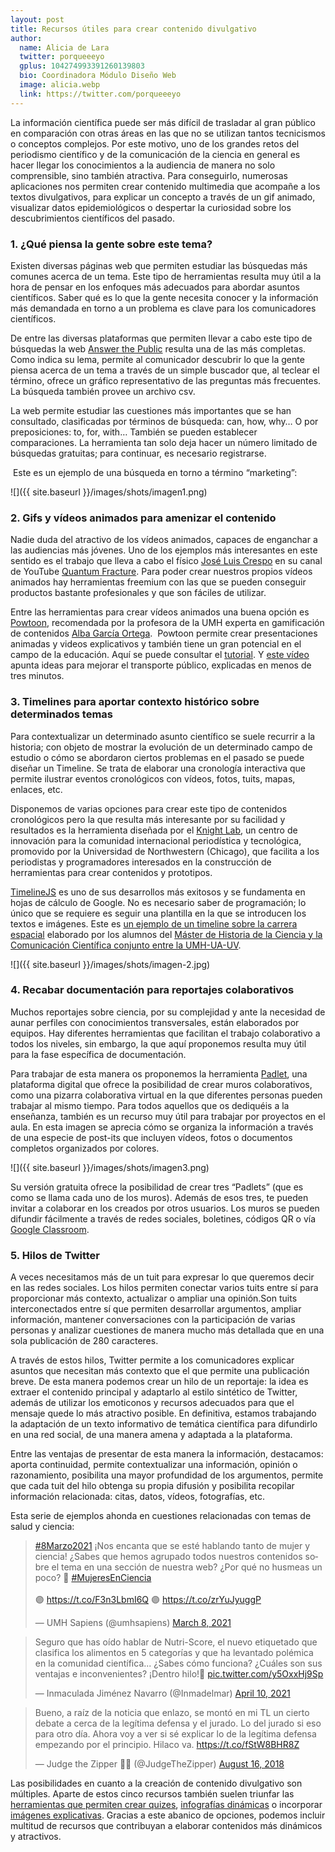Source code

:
 ```yaml
---
layout: post
title: Recursos útiles para crear contenido divulgativo
author:
  name: Alicia de Lara
  twitter: porqueeeyo
  gplus: 104274993391260139803 
  bio: Coordinadora Módulo Diseño Web
  image: alicia.webp
  link: https://twitter.com/porqueeeyo
---
```

La información científica puede ser más difícil de trasladar al gran público en comparación con otras áreas en las que no se utilizan tantos tecnicismos o conceptos complejos. Por este motivo, uno de los grandes retos del periodismo científico y de la comunicación de la ciencia en general es hacer llegar los conocimientos a la audiencia de manera no solo comprensible, sino también atractiva. Para conseguirlo, numerosas aplicaciones nos permiten crear contenido multimedia que acompañe a los textos divulgativos, para explicar un concepto a través de un gif animado, visualizar datos epidemiológicos o despertar la curiosidad sobre los descubrimientos científicos del pasado.

### 1. **¿Qué piensa la gente sobre este tema?**

Existen diversas páginas web que permiten estudiar las búsquedas más comunes acerca de un tema. Este tipo de herramientas resulta muy útil a la hora de pensar en los enfoques más adecuados para abordar asuntos científicos. Saber qué es lo que la gente necesita conocer y la información más demandada en torno a un problema es clave para los comunicadores científicos.

De entre las diversas plataformas que permiten llevar a cabo este tipo de búsquedas la web [Answer the Public](https://answerthepublic.com/) resulta una de las más completas. Como indica su lema, permite al comunicador descubrir lo que la gente piensa acerca de un tema a través de un simple buscador que, al teclear el término, ofrece un gráfico representativo de las preguntas más frecuentes. La búsqueda también provee un archivo csv.

La web permite estudiar las cuestiones más importantes que se han consultado, clasificadas por términos de búsqueda: can, how, why… O por preposiciones: to, for, with… También se pueden establecer comparaciones. La herramienta tan solo deja hacer un número limitado de búsquedas gratuitas; para continuar, es necesario registrarse.

 Este es un ejemplo de una búsqueda en torno a término “marketing”:

![]({{ site.baseurl }}/images/shots/imagen1.png)

### 2. **Gifs y vídeos animados para amenizar el contenido**

Nadie duda del atractivo de los vídeos animados, capaces de enganchar a las audiencias más jóvenes. Uno de los ejemplos más interesantes en este sentido es el trabajo que lleva a cabo el físico [José Luis Crespo](https://twitter.com/QuantumFracture) en su canal de YouTube [Quantum Fracture](https://www.youtube.com/channel/UCbdSYaPD-lr1kW27UJuk8Pw). Para poder crear nuestros propios vídeos animados hay herramientas freemium con las que se pueden conseguir productos bastante profesionales y que son fáciles de utilizar.

Entre las herramientas para crear vídeos animados una buena opción es [Powtoon](https://www.powtoon.com/), recomendada por la profesora de la UMH experta en gamificación de contenidos [Alba García Ortega](https://www.researchgate.net/profile/Alba-Garcia-Ortega-2/publication/326300067_Gamificacion_del_contenido_periodistico_para_mejorar_el_engagement_analisis_de_cuatro_casos_de_exito/links/5b44a9200f7e9b1c722063e6/Gamificacion-del-contenido-periodistico-para-mejorar-el-engagement-analisis-de-cuatro-casos-de-exito.pdf).  Powtoon permite crear presentaciones animadas y videos explicativos y también tiene un gran potencial en el campo de la educación. Aquí se puede consultar el [tutorial](https://contenedor-digital.buenosaires.gob.ar/descargar/513bab-tutorial-powtoon.pdf). Y [este vídeo](https://www.youtube.com/watch?v=OedkfNGUyco&t=34s) apunta ideas para mejorar el transporte público, explicadas en menos de tres minutos.

### 3. **Timelines para aportar contexto histórico sobre determinados temas**

Para contextualizar un determinado asunto científico se suele recurrir a la historia; con objeto de mostrar la evolución de un determinado campo de estudio o cómo se abordaron ciertos problemas en el pasado se puede diseñar un Timeline. Se trata de elaborar una cronología interactiva que permite ilustrar eventos cronológicos con vídeos, fotos, tuits, mapas, enlaces, etc.

Disponemos de varias opciones para crear este tipo de contenidos cronológicos pero la que resulta más interesante por su facilidad y resultados es la herramienta diseñada por el [Knight Lab](https://knightlab.northwestern.edu/), un centro de innovación para la comunidad internacional periodística y tecnológica, promovido por la Universidad de Northwestern (Chicago), que facilita a los periodistas y programadores interesados en la construcción de herramientas para crear contenidos y prototipos.

[TimelineJS](http://timeline.knightlab.com/) es uno de sus desarrollos más exitosos y se fundamenta en hojas de cálculo de Google. No es necesario saber de programación; lo único que se requiere es seguir una plantilla en la que se introducen los textos e imágenes. Este es [un ejemplo de un timeline sobre la carrera espacial](https://cdn.knightlab.com/libs/timeline3/latest/embed/index.html?source=1ZZpcFTWgvpUOzTRg5i8PRI6NhbBkhfeyVeEX5ZhZv3c&font=Default&lang=en&initial_zoom=2&height=650) elaborado por los alumnos del [Máster de Historia de la Ciencia y la Comunicación Científica conjunto entre la UMH-UA-UV](http://www.historia-ciencia-comunicacion.org/Joomla/index.php).

![]({{ site.baseurl }}/images/shots/imagen-2.jpg)

### 4. **Recabar documentación para reportajes colaborativos**

Muchos reportajes sobre ciencia, por su complejidad y ante la necesidad de aunar perfiles con conocimientos transversales, están elaborados por equipos. Hay diferentes herramientas que facilitan el trabajo colaborativo a todos los niveles, sin embargo, la que aquí proponemos resulta muy útil para la fase específica de documentación.

Para trabajar de esta manera os proponemos la herramienta [](https://es.padlet.com/)[Padlet](https://es.padlet.com/), una plataforma digital que ofrece la posibilidad de crear muros colaborativos, como una pizarra colaborativa virtual en la que diferentes personas pueden trabajar al mismo tiempo. Para todos aquellos que os dediquéis a la enseñanza, también es un recurso muy útil para trabajar por proyectos en el aula. En esta imagen se aprecia cómo se organiza la información a través de una especie de post-its que incluyen vídeos, fotos o documentos completos organizados por colores.

![]({{ site.baseurl }}/images/shots/imagen3.png)

Su versión gratuita ofrece la posibilidad de crear tres “Padlets” (que es como se llama cada uno de los muros). Además de esos tres, te pueden invitar a colaborar en los creados por otros usuarios. Los muros se pueden difundir fácilmente a través de redes sociales, boletines, códigos QR o vía [Google Classroom](https://edu.google.com/intl/es-419/products/classroom/?modal_active=none&gclid=CjwKCAjwmv-DBhAMEiwA7xYrd0bkjb6kFY6U2w9LfC4BpNjVkTEukGyflUUTzcoP1JRsgeZL0i02pBoCKc8QAvD_BwE&gclsrc=aw.ds).

### 5. **Hilos de Twitter**

A veces necesitamos más de un tuit para expresar lo que queremos decir en las redes sociales. Los hilos permiten conectar varios tuits entre sí para proporcionar más contexto, actualizar o ampliar una opinión.Son tuits interconectados entre sí que permiten desarrollar argumentos, ampliar información, mantener conversaciones con la participación de varias personas y analizar cuestiones de manera mucho más detallada que en una sola publicación de 280 caracteres.

A través de estos hilos, Twitter permite a los comunicadores explicar asuntos que necesitan más contexto que el que permite una publicación breve. De esta manera podemos crear un hilo de un reportaje: la idea es extraer el contenido principal y adaptarlo al estilo sintético de Twitter, además de utilizar los emoticonos y recursos adecuados para que el mensaje quede lo más atractivo posible. En definitiva, estamos trabajando la adaptación de un texto informativo de temática científica para difundirlo en una red social, de una manera amena y adaptada a la plataforma.

Entre las ventajas de presentar de esta manera la información, destacamos: aporta continuidad, permite contextualizar una información, opinión o razonamiento, posibilita una mayor profundidad de los argumentos, permite que cada tuit del hilo obtenga su propia difusión y posibilita recopilar información relacionada: citas, datos, vídeos, fotografías, etc.

Esta serie de ejemplos ahonda en cuestiones relacionadas con temas de salud y ciencia: 

<blockquote class="twitter-tweet"><p lang="es" dir="ltr"><a href="https://twitter.com/hashtag/8Marzo2021?src=hash&amp;ref_src=twsrc%5Etfw">#8Marzo2021</a> ¡Nos encanta que se esté hablando tanto de mujer y ciencia! ¿Sabes que hemos agrupado todos nuestros contenidos sobre el tema en una sección de nuestra web? ¿Por qué no husmeas un poco? 👀 <a href="https://twitter.com/hashtag/MujeresEnCiencia?src=hash&amp;ref_src=twsrc%5Etfw">#MujeresEnCiencia</a><br><br>🟣 <a href="https://t.co/F3n3LbmI6Q">https://t.co/F3n3LbmI6Q</a> 🟣 <a href="https://t.co/zrYuJyuggP">https://t.co/zrYuJyuggP</a></p>&mdash; UMH Sapiens (@umhsapiens) <a href="https://twitter.com/umhsapiens/status/1368847201506627591?ref_src=twsrc%5Etfw">March 8, 2021</a></blockquote> <script async src="https://platform.twitter.com/widgets.js" charset="utf-8"></script>

<blockquote class="twitter-tweet"><p lang="es" dir="ltr">Seguro que has oído hablar de Nutri-Score, el nuevo etiquetado que clasifica los alimentos en 5 categorías y que ha levantado polémica en la comunidad científica... ¿Sabes cómo funciona? ¿Cuáles son sus ventajas e inconvenientes? ¡Dentro hilo!🧵 <a href="https://t.co/y5OxxHj9Sp">pic.twitter.com/y5OxxHj9Sp</a></p>&mdash; Inmaculada Jiménez Navarro (@Inmadelmar) <a href="https://twitter.com/Inmadelmar/status/1380799224661618688?ref_src=twsrc%5Etfw">April 10, 2021</a></blockquote> <script async src="https://platform.twitter.com/widgets.js" charset="utf-8"></script>

<blockquote class="twitter-tweet"><p lang="es" dir="ltr">Bueno, a raíz de la noticia que enlazo, se montó en mi TL un cierto debate a cerca de la legítima defensa y el jurado. Lo del jurado si eso para otro día. Ahora voy a ver si sé explicar lo de la legítima defensa empezando por el principio. Hilaco va. <a href="https://t.co/fStW8BHR8Z">https://t.co/fStW8BHR8Z</a></p>&mdash; Judge the Zipper 💚💙 (@JudgeTheZipper) <a href="https://twitter.com/JudgeTheZipper/status/1030177907421929472?ref_src=twsrc%5Etfw">August 16, 2018</a></blockquote> <script async src="https://platform.twitter.com/widgets.js" charset="utf-8"></script>

Las posibilidades en cuanto a la creación de contenido divulgativo son múltiples. Aparte de estos cinco recursos también suelen triunfar las [herramientas que permiten crear quizes](https://www.creatividad.cloud/5-aplicaciones-para-realizar-juegos-de-preguntas-en-clase/), [infografías dinámicas](https://www.educaciontrespuntocero.com/recursos/crear-infografias/) o incorporar [imágenes explicativas](https://www.thinglink.com/). Gracias a este abanico de opciones, podemos incluir multitud de recursos que contribuyan a elaborar contenidos más dinámicos y atractivos.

--*--

Work task – Quote, exactly and only, the lines from the first line of the data above through the line containing "### 1. **¿Qué piensa". The pictures do not belong in it.

Answer for the task –
Source code

:
 ```yaml
---
layout: post
title: Recursos útiles para crear contenido divulgativo
author:
  name: Alicia de Lara
  twitter: porqueeeyo
  gplus: 104274993391260139803 
  bio: Coordinadora Módulo Diseño Web
  image: alicia.webp
  link: https://twitter.com/porqueeeyo
---
```

La información científica puede ser más difícil de trasladar al gran público en comparación con otras áreas en las que no se utilizan tantos tecnicismos o conceptos complejos. Por este motivo, uno de los grandes retos del periodismo científico y de la comunicación de la ciencia en general es hacer llegar los conocimientos a la audiencia de manera no solo comprensible, sino también atractiva. Para conseguirlo, numerosas aplicaciones nos permiten crear contenido multimedia que acompañe a los textos divulgativos, para explicar un concepto a través de un gif animado, visualizar datos epidemiológicos o despertar la curiosidad sobre los descubrimientos científicos del pasado.

### 1. **¿Qué piensa la gente sobre este tema?**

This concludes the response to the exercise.